IIFES2022のリアル展はコロナ禍の難しい状況下で行われ、これまでとは全く異なる風景を前にいろいろと考えさせられた。デジタル変革で製造業界が変化し、かつコロナ禍でオンラインやリモートが存在感を高めるなか、これからの展示会、特にリアル展はどうなっていくのだろうか?
日本における展示会は長年、その場で商談や受注をとる場というよりも自社の製品・技術を見せる場としての色合いが強く、名刺やアンケートなどのリードを獲得し、新規顧客を探す場として活用されてきた。しかし近年は、デジタルマーケティングの進化によってリード獲得の主流はそちらに移り、リアルな展示会を行う意味、出展する意味がボヤけてきている。加えてコロナ禍によって展示会の目玉コンテンツであったセミナーや講演会はオンラインが主流になり、企業は出展する意義を見いだせなくなっているのは事実だ。その意味では、展示会にも変革、DXが必要な時代がやって来ている。オンライン展のような小手先の見せかけのDXではない。本当の意味の「展示会DX」で新しい展示会像を示す必要がある 。
新しい時代の展示会は、もっと視座を高く、製造業界と出展企業を高みに引き上げるようなものにならなければならない。例えば、決裁者同士の濃い商談会やその場で購入や契約できるような営業での活用や、普段は付き合いのない技術者とじっくり話し合える技術交流会、就職を希望する学生や求職者をブースに招いて見学会と会社説明会を行う人材採用での利活用など、さまざまな部署の活動を展示会と絡めることで、これまでとは全く異なる成果が期待できる。

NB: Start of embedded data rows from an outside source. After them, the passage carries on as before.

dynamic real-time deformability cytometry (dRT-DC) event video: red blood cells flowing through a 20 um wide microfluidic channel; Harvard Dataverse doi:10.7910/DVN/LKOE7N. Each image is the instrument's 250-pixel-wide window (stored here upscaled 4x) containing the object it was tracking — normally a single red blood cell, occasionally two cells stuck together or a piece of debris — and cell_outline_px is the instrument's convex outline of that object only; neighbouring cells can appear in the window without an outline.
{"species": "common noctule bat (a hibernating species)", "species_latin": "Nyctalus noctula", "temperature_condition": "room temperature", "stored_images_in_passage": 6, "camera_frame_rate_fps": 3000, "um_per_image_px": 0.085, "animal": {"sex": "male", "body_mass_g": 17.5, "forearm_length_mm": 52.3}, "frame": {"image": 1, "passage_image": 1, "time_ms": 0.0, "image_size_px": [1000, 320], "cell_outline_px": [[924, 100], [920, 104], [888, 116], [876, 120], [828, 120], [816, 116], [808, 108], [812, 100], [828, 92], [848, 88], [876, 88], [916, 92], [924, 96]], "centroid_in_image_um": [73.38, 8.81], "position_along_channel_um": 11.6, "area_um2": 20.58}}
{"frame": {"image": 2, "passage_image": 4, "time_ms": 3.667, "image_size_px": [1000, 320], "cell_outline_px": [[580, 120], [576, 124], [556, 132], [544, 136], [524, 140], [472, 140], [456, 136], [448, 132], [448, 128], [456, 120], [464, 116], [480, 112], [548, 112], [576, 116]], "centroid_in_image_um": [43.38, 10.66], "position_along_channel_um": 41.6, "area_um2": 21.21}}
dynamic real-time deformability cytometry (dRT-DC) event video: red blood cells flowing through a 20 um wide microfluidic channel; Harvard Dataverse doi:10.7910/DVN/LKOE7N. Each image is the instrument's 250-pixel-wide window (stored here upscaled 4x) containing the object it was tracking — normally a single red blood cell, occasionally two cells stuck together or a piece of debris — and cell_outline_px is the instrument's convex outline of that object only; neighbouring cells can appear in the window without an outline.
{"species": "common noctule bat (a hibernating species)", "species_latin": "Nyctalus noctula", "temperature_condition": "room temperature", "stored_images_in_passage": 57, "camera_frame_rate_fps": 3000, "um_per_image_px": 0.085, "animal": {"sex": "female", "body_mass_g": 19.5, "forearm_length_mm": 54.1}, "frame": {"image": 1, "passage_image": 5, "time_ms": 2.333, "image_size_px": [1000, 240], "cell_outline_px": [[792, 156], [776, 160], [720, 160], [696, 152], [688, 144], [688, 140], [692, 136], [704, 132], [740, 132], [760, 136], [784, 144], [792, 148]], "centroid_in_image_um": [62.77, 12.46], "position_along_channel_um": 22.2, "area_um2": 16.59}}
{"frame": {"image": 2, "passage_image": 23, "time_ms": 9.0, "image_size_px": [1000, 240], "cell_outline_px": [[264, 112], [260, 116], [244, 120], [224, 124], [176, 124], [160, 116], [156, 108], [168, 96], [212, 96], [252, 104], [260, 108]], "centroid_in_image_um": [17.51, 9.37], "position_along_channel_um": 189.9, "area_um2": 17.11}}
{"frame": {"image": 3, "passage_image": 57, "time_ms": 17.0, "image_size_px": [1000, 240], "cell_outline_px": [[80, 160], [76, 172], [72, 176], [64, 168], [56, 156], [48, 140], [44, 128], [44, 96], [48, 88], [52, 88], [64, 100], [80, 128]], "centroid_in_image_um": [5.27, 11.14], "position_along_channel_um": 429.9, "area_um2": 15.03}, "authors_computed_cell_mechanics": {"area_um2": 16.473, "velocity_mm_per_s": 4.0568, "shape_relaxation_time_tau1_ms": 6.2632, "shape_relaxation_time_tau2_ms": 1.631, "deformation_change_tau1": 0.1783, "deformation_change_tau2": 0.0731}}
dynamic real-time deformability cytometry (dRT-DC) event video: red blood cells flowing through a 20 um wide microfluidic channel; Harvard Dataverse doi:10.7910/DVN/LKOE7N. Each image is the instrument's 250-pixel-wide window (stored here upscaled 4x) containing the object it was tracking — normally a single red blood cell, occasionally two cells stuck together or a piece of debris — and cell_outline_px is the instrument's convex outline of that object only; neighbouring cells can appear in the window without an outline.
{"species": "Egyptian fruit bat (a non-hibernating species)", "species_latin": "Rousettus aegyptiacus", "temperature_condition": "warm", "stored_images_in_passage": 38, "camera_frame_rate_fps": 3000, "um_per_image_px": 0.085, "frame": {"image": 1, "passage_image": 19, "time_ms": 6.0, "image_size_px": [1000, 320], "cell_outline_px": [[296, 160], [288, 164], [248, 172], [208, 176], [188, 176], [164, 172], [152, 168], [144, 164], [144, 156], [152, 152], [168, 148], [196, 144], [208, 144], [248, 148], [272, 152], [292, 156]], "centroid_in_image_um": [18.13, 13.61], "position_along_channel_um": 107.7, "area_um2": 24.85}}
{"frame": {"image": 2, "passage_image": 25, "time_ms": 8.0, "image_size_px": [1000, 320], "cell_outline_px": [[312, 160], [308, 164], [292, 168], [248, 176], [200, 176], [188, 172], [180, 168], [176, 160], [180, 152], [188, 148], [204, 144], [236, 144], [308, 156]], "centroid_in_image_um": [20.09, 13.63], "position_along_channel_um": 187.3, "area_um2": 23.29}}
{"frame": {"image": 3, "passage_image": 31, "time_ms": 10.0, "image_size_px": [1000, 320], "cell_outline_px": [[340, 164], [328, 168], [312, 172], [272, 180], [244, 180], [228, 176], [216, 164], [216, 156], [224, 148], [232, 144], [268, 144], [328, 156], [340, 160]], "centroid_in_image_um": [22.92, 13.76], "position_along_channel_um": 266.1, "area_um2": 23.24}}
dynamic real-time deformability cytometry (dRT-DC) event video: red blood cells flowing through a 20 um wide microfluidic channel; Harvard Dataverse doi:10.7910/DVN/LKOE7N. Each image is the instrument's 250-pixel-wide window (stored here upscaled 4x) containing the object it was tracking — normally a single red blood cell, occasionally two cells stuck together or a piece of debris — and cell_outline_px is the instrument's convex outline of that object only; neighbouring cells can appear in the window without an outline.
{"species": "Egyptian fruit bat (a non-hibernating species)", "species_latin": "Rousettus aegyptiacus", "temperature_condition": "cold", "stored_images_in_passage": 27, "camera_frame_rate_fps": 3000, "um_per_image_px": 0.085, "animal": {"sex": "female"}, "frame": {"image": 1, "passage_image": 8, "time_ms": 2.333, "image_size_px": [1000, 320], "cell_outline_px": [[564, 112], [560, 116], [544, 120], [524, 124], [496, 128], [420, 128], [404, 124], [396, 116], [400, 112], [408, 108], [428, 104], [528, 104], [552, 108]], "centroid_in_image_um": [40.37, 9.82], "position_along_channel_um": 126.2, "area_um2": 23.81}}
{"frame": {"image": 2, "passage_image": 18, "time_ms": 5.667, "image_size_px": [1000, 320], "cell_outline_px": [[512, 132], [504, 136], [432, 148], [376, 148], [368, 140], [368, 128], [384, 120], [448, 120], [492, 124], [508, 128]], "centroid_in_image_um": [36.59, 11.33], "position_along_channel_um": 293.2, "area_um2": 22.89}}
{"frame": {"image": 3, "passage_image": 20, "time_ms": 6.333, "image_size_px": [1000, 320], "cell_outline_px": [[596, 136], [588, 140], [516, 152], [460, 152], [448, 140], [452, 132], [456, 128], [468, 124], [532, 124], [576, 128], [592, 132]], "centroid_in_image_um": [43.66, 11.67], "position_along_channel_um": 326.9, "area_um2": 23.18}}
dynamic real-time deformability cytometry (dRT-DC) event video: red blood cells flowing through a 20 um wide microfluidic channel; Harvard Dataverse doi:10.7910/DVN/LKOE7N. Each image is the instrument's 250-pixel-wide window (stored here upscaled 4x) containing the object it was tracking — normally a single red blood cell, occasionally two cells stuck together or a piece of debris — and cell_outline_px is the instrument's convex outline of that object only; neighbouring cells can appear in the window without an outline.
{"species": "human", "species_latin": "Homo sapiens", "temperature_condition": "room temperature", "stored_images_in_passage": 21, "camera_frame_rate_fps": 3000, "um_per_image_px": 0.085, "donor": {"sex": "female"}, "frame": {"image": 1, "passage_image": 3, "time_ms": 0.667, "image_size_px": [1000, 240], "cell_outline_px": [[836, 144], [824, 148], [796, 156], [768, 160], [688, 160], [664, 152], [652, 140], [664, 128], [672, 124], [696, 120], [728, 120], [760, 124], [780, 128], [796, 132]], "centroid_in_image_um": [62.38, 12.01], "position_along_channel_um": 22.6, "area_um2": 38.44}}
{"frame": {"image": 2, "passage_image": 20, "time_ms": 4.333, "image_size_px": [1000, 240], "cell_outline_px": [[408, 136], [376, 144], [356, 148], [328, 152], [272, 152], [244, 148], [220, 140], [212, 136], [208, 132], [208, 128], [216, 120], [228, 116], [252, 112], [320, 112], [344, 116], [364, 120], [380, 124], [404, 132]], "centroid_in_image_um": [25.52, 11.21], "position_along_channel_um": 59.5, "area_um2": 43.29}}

リアル展示会は、自社の顧客とそれ以外の人、サプライヤーや商社などの取引先、競合企業、一般社員から経営者、就職を希望する学生まで、さまざまな立場の人とモノが集まる唯一の場。販促・営業のためのリード獲得だけで使うのはもったいない。視座を高く、固定概念にとらわれなければ、これほど多彩な使い方ができる場はそうそうない。